A PERSON spoke to me in a lift once. And it shocked me. Not that it left me so traumatised I am unable to enter another lift; it was just a totally unexpected experience.
It was more of a greeting than an attempt to engage me in conversation, but nonetheless, a person actually spoke to me in a lift. This had never happened before.
The lift was in a Sydney hotel. Granted it was a tourist, an American visitor to be precise who broke the silence, perhaps in the interests of global harmony I should refer to the lift as an elevator.
I even tweeted the story and got several retweets, sharing my surprise at this happening. I can’t recall the exact words my friendly co-passenger used, possibly due to shock.
I wanted to respond. I wanted to behave in the usual civilised manner expected of me. Had I been greeted in the hallway or the foyer of the very same hotel, by the same person, my response would have been an immediate and cheerful reply, but I was not expecting words to be uttered in a lift.
Farting is much more common according to the list of “Ninety fun things to do in a lift”, which also includes the suggestion you draw a little square on the floor with chalk and announce to the other passengers this is your “personal space”.
I was, to my shame, left speechless. In mitigation for my crime against humanity, the shortness of the ride and the point at which my American lift co-rider uttered the friendly words left precious little time for me to compose myself and respond before that unmistakable ping sound, which always makes lift riders look up, signalled our plummeting, metal-lined conveyance had landed.

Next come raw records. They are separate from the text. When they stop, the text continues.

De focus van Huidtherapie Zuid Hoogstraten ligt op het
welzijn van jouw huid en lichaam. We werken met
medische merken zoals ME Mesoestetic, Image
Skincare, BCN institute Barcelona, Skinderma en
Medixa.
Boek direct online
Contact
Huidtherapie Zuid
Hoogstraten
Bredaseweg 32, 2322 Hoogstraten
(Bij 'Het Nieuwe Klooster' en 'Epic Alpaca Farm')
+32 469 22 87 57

Apparently this awkward activity happens more often than you think. There are the motivated and opportunistic souls who use their time in lifts to hone or apply their sales-pitching skills, running the risk of annoying those who are suspicious of others wishing to engage them in social intercourse. But for most of us, we just get on and get it over with – the riding of the lift, not the intercourse, social or otherwise. Although one does hear stories.
Conversing with a fellow lift traveller isn’t something that comes naturally for the bulk of the lift-riding population. For that reason there was a movement floated several years ago to actively promote the practice. I had a spokesperson from the group on my radio program back in the day.
He offered a special certificate to those who got involved in the push. There may have even been a special day gazetted to promote the activity. I have my very own certificate somewhere, which states soberly and in gothic font that I, Michael Francis Welsh, contributed to the “advancement of people speaking to one another while riding a lift”.
Apart from liveried lift attendants in the department stores of my childhood, who stylishly and helpfully navigated the journey for shoppers and the muzak-mix designed to make the journey more enjoyable that replaced them, not a lot has changed in lifts.
Why is it that people don’t freely speak to each other in lifts or greet one another or even vaguely acknowledge the presence of a fellow human traveller as they enter a lift?
It remains one of the mysteries of mankind.
New-Age guru Deepak Chopra suggests “talking to strangers fosters serendipity” and that we should “welcome the randomness of someone who joins us in an elevator”.